DNA Special: Evolution of Indian media from pre-Independent era to present times


    DNA Special: Evolution of Indian media from pre-Independent era to present times

    Journalism is one of the oldest professions in the world. Even today, when there needs to be some kind of change in society, there is no other weapon more effective than journalism. Monday was National Press Day, so we will try to understand that over time the edge of this weapon has been blunted, intensified, or the weapon is now being used by different people according to its own convenience. The Press Council of India was established on this day in 1966 and this is why this day is celebrated as National Press Day. Press Council of India monitors the functioning of the print media.

    India is one of those few countries in the world, where the media has been present for thousands of years. The remains of the Indus Valley Civilization are witness to the fact that the words were developed in India about 4,000 years ago, and it later became a medium of communication. The dialogue between people through words in India, which started thousands of years ago, has turned into the largest media market in the world today.

    More than 1 lakh newspapers and magazines are currently published in India. In India, more than 17 thousand newspapers are published every day in different languages. And 10 crore copies of them are printed every day. India is the largest newspaper market in the world. The number of channels showing 24-hour News in India is more than 400. And these are also the highest in the world. India with 56 crore social media users is the second-largest market in the world, right behind China.

    This basically means Indians are always surrounded by some or the other means of information.

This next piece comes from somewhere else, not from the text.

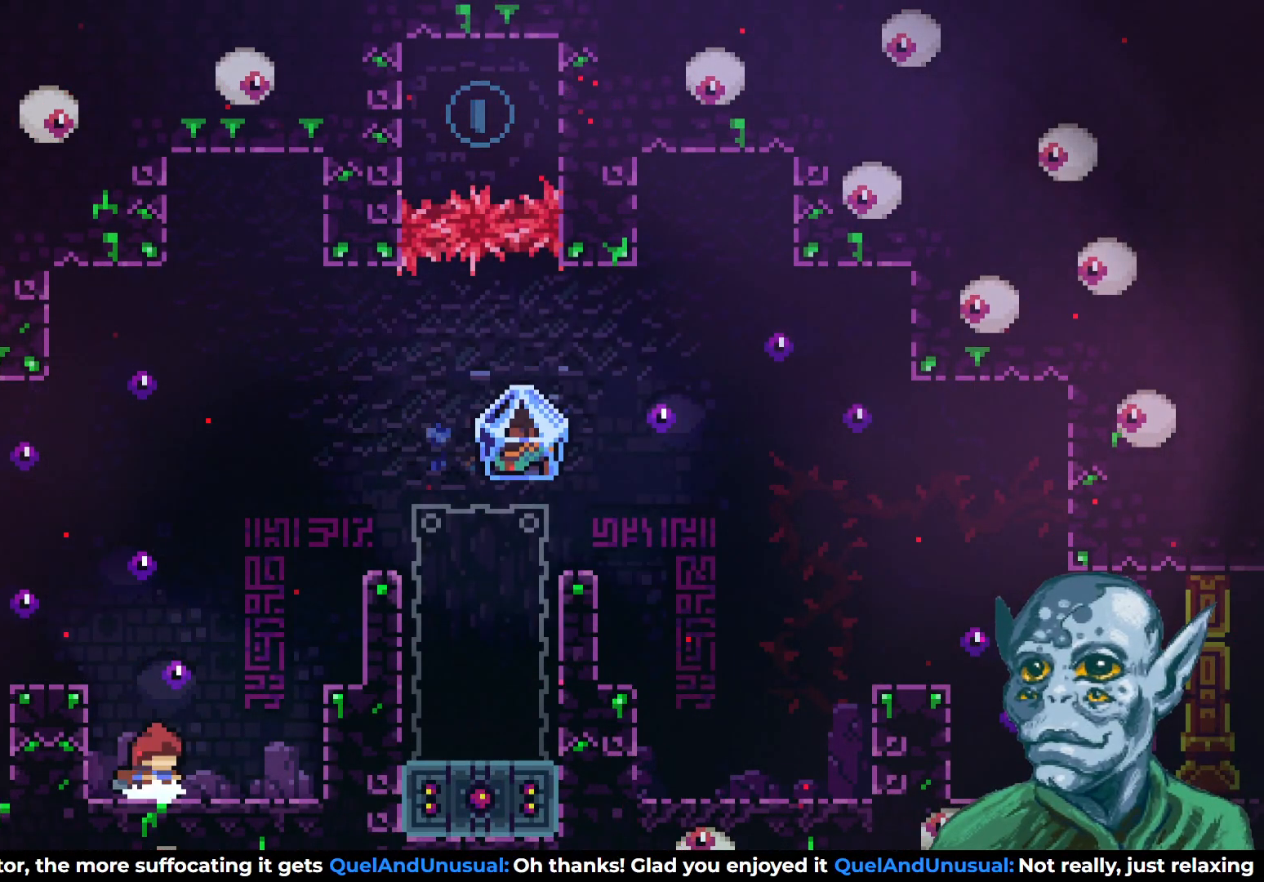
{"buttons": ["CROSS", "DPAD_RIGHT"], "left_stick": "center", "right_stick": "center", "events": [[417, "CROSS", "down"], [417, "DPAD_RIGHT", "down"]]}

    Speaking of modern India, the first newspaper to be printed in India was called Gazette Bengal, which was published by an Englishman, James Augustus Hicky in the year 1780. This was followed by the publication of newspapers like The India, The Calcutta Gazette, The Madras Gazette Courier and Bombay Herald in the coming years. But after the first freedom struggle of 1857, the number of newspapers that appeared in different languages of India continued to grow. At the time of this freedom struggle, the media expansion in India was not so much that its news could reach the corners of the country through newspapers. But some UK newspapers had published detailed reports on this first war of independence. However, the news was first delivered to Bombay via Telegraph and then transported to London and it used to take several weeks.

    The freedom struggle started on 10 May 1857, but the news about it appeared on June 13 in a British newspaper The Illustrated London News. Initially, the British newspapers were giving very little space to the reports of the freedom struggle. But gradually, the news started coming to the front page of the newspapers there.

    On July 18, 1857, a very lengthy article featured on the news in the Illustrated Times, a UK newspaper. On the one hand, after the revolt of 1857 as the number of newspapers being published by Indians began to rise, the British government started applying censorship to these newspapers.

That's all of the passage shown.